Second: as proposed in the Governor’s Task Force in 2006, transit agencies should evaluate competitive contracting. A 20 percent outsourcing of bus service in five years is a reasonable goal, with 35 percent in 10 years.  Bear in mind that outsourcing means that the transit agency takes bids and hires private firms or other public transit authorities that have met their outsourcing requirement.   The agency contracting out its service would still receive state financial operating support based on total passengers served whether on their own buses or the contracting entity’s buses.  The competitive contracting environment should, over time, reduce cost pressures and reduce the ability of unions to impose inefficient work rules.

 

Third: as proposed by the Senate Pro Tem, appointments to the PAT board would be allocated among several officials including the Governor, Caucus leaders, the mayor of Pittsburgh and one by the County Executive of Allegheny County.  In light of the amount of money the state puts into the Authority each year, it makes sense for the governing officials to have representation in the management of the Authority.

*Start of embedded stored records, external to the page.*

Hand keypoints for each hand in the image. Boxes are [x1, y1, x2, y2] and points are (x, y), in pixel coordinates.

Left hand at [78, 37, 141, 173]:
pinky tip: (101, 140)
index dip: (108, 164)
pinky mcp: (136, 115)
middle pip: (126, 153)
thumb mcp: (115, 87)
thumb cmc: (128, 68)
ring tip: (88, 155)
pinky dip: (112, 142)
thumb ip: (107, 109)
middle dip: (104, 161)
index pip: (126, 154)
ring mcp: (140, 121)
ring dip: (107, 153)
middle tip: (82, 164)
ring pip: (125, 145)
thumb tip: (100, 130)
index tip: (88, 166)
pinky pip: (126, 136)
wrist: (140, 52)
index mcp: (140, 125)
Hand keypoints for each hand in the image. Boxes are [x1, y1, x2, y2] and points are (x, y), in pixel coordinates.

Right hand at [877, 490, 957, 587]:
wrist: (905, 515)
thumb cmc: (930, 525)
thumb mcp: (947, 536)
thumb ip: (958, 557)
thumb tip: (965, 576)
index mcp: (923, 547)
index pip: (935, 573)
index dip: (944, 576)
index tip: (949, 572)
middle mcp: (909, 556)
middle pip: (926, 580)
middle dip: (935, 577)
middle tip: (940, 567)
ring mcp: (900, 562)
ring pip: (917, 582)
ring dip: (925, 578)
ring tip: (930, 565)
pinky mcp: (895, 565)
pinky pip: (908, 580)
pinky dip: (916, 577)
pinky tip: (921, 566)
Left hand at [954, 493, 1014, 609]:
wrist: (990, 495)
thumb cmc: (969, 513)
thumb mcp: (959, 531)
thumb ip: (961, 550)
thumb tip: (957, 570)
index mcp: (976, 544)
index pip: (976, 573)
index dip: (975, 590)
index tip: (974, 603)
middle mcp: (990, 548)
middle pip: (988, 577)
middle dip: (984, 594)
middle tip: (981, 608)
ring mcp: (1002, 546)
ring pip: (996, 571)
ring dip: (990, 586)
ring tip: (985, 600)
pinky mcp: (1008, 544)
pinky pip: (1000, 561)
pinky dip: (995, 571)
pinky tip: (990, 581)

Moreover, PAT is a creature of the state and the state has an obligation to insure that it operates in the interest of both taxpayers and transit riders.

 

Fourth:  a new Allegheny Institute proposal asks the Legislature to take into account the fact that the primary beneficiaries of mass transit are the residents, businesses and other employers in the area served. With passenger and other non-tax revenue accounting for only 30 percent or so of total (fare box is about 25 percent of total) and most of the remainder being subsidized by state taxpayers, there is an obvious need to have local sources come up with a greater share of the revenue.  One possibility might be a local option add-on sales tax of some small percentage-or a redirection of a portion of a current local option tax.  The objective should be to raise the local match for state dollars to 25 percent over a period of three years, that is, for each dollar of state aid, the local governing body (or bodies) would have to put up 25 cents. Over ten years the match requirement could be raised further.

 

Meanwhile, only general, broad based taxes should be permitted as revenue sources for the match. For example, in Allegheny County the use of taxes levied on alcoholic beverages and car rentals is an inappropriate way to fund mass transit. Further, any increase in any transit supporting revenue or the levying of a new dedicated tax should be required to meet voter approval through a referendum. The inability to make the local match would result in the appropriate reduction in state funds until the match is achieved.

 

The foregoing provides a beginning list for the General Assembly to tackle if they are to pursue meaningful reform of public transportation. To simply add or raise fees and taxes to fund public transportation at higher levels is merely a band aid and could ratchet up future funding requests.